Work instructions:
A. From the passage on the XML data files, repeat the part from "This is... less" to "for ultrawide monitors.".
B. Answer these questions about the passage on the XML data files:
(i) Which three file names are given as examples of how the documents are grouped by type?
(ii) What value does the LifeMax node have for the unit with the id "Zealot"?
(iii) What does the writer say they understood for the first time while untangling the links by hand?
Start of Text for analysis
The xml documents are grouped by "type" (e.g. unitdata.xml, weapondata.xml, abildata.xml) and some of the nodes are just links to other data via string IDs:

<Catalog>
    <CUnit id="Zealot">
        <DeathRevealRadius value="3"/>
        <Race value="Prot"/>
        <Mob value="Multiplayer"/>
        <LifeStart value="100"/>
        <LifeMax value="100"/>
        <LifeArmor value="1"/>
        <LifeArmorName value="Unit/LifeArmorName/ProtossArmor"/>
        <ShieldsStart value="50"/>
        ...
        <WeaponArray Link="PsiBlades"/>
        ...

This is... less than ideal. It's not so bad when one file links to another file like this, but it's hardly ever just one link. And those links lead to more links. Sometimes, they link right back to the file you were just in. Untangling this spaghetti by hand so I could understand it enough to write the parser was the first time I've ever understood the market for ultrawide monitors.
End of Text for analysis
Start of Data provided
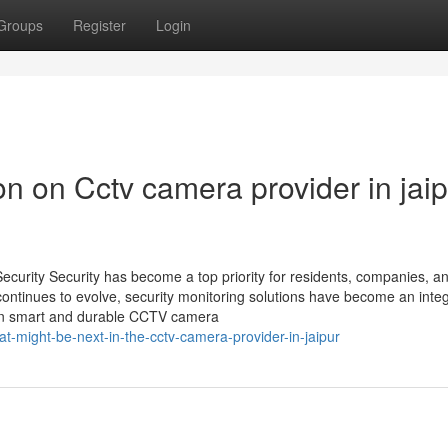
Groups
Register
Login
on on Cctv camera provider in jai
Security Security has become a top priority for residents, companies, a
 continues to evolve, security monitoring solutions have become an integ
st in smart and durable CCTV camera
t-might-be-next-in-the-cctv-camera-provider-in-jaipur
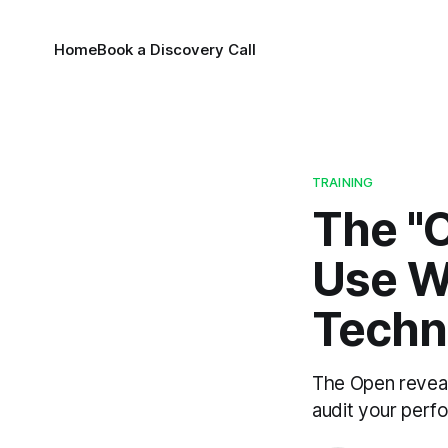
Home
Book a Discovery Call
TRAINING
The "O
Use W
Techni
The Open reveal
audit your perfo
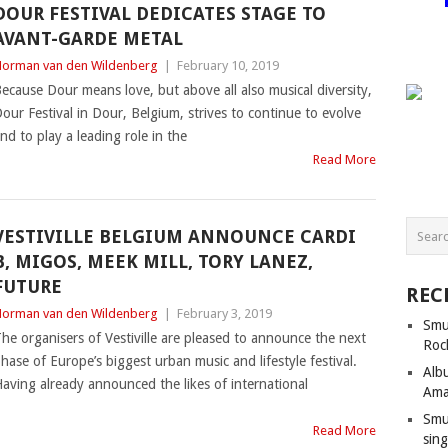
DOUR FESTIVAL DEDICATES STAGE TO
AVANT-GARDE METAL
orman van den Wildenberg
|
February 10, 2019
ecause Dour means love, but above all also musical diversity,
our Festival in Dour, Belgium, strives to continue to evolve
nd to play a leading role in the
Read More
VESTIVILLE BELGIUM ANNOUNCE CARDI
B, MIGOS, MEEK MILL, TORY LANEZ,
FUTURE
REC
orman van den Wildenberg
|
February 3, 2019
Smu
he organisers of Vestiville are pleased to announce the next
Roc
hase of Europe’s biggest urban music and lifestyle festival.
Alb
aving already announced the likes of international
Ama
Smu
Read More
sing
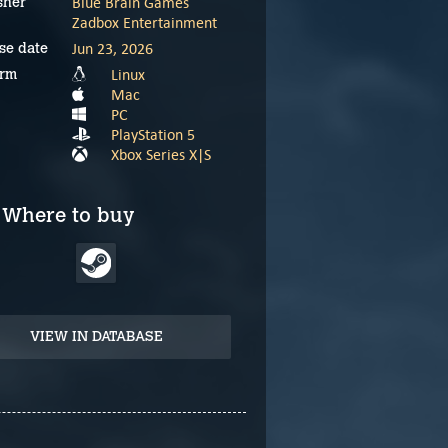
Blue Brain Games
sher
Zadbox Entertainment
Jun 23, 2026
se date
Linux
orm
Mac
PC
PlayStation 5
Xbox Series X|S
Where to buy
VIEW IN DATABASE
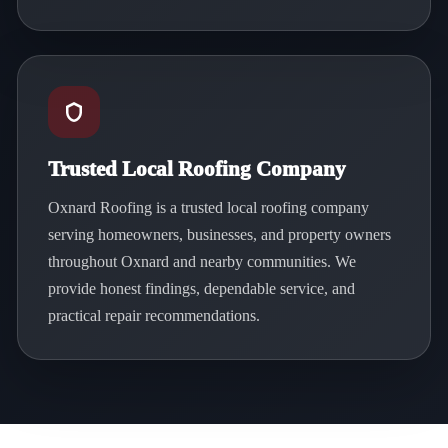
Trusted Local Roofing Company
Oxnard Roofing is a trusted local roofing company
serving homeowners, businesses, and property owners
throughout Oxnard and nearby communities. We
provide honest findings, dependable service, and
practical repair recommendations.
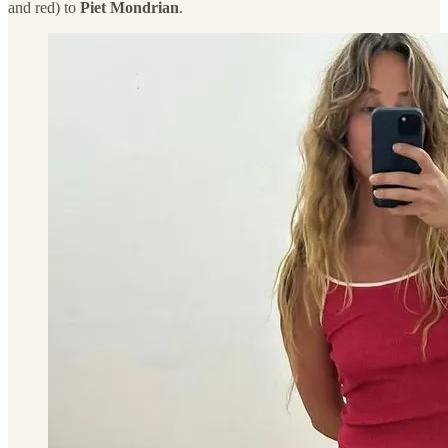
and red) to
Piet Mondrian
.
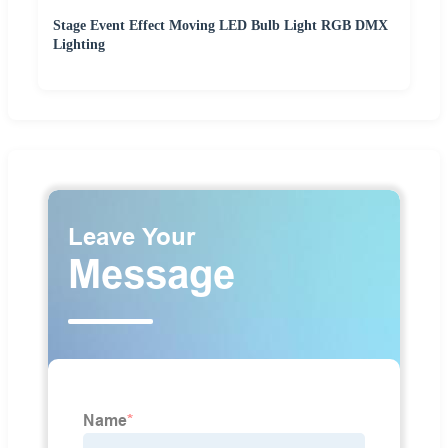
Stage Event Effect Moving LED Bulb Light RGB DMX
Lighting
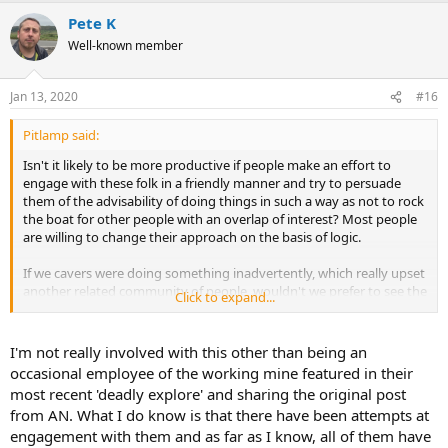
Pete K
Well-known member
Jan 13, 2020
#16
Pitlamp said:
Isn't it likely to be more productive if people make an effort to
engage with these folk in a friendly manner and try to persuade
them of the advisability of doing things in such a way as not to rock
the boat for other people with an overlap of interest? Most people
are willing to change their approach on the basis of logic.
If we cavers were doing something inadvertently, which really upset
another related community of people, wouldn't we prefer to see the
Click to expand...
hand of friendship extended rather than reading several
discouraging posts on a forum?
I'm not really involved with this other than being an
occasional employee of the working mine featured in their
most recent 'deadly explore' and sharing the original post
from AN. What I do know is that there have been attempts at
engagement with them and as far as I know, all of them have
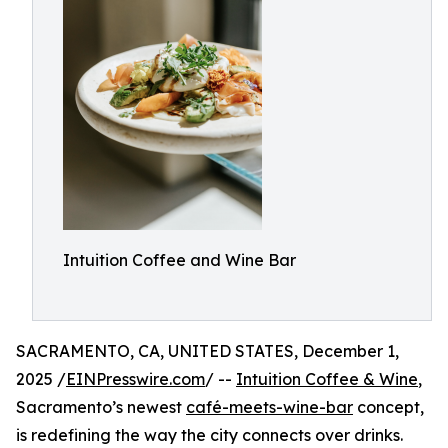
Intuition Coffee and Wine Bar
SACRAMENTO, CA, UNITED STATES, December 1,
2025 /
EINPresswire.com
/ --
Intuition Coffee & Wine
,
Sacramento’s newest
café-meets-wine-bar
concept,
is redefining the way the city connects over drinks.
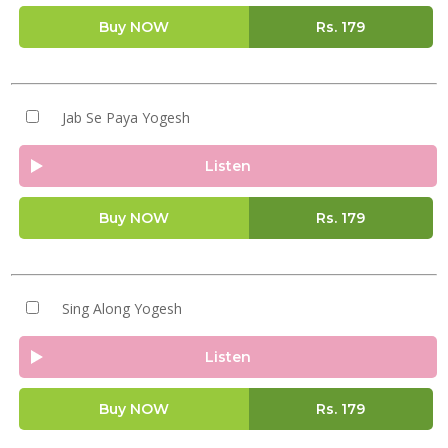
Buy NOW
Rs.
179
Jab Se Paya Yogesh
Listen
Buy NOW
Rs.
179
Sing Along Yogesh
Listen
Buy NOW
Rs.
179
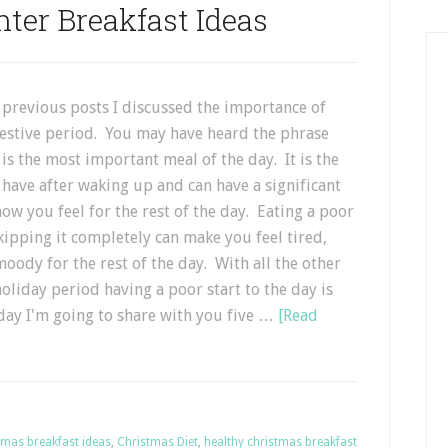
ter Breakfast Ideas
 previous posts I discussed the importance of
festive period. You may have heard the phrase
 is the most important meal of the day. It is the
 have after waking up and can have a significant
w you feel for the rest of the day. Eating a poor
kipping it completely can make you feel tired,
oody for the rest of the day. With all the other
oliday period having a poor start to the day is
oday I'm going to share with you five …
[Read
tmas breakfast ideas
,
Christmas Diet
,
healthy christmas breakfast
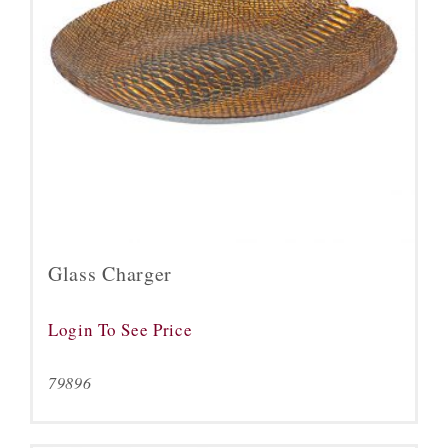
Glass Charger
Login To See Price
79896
End of Data provided
Start of Data provided
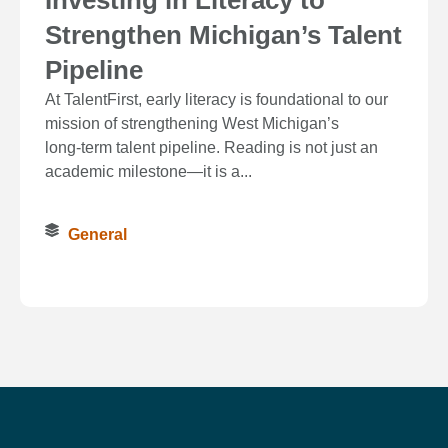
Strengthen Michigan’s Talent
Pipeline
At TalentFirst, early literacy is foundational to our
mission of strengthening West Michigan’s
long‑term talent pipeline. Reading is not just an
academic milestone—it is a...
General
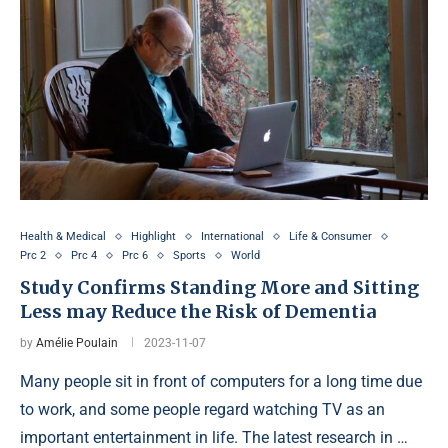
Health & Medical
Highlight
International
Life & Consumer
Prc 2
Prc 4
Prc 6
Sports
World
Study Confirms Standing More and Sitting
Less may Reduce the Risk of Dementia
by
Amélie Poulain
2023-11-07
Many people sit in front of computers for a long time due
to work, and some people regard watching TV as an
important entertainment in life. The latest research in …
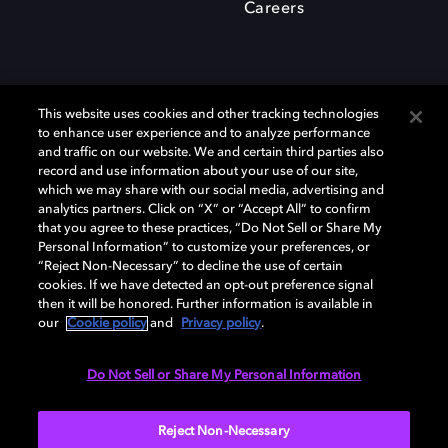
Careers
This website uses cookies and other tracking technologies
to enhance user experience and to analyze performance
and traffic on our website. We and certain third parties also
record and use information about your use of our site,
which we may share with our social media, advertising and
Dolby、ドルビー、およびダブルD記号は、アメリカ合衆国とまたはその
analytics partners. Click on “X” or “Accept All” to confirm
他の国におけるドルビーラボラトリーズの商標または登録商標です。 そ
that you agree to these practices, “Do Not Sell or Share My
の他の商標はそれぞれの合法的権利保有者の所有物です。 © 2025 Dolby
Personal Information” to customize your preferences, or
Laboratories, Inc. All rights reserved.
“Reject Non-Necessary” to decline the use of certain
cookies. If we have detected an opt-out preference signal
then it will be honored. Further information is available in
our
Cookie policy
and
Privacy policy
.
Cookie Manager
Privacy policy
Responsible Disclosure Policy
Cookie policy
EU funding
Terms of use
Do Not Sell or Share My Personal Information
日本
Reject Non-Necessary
End of Data provided
Exercise results:
A.
This is... less than ideal. It's not so bad when one file links to another file like this, but it's hardly ever just one link. And those links lead to more links. Sometimes, they link right back to the file you were just in. Untangling this spaghetti by hand so I could understand it enough to write the parser was the first time I've ever understood the market for ultrawide monitors.

B.
(i) unitdata.xml, weapondata.xml and abildata.xml.
(ii) 100.
(iii) The market for ultrawide monitors.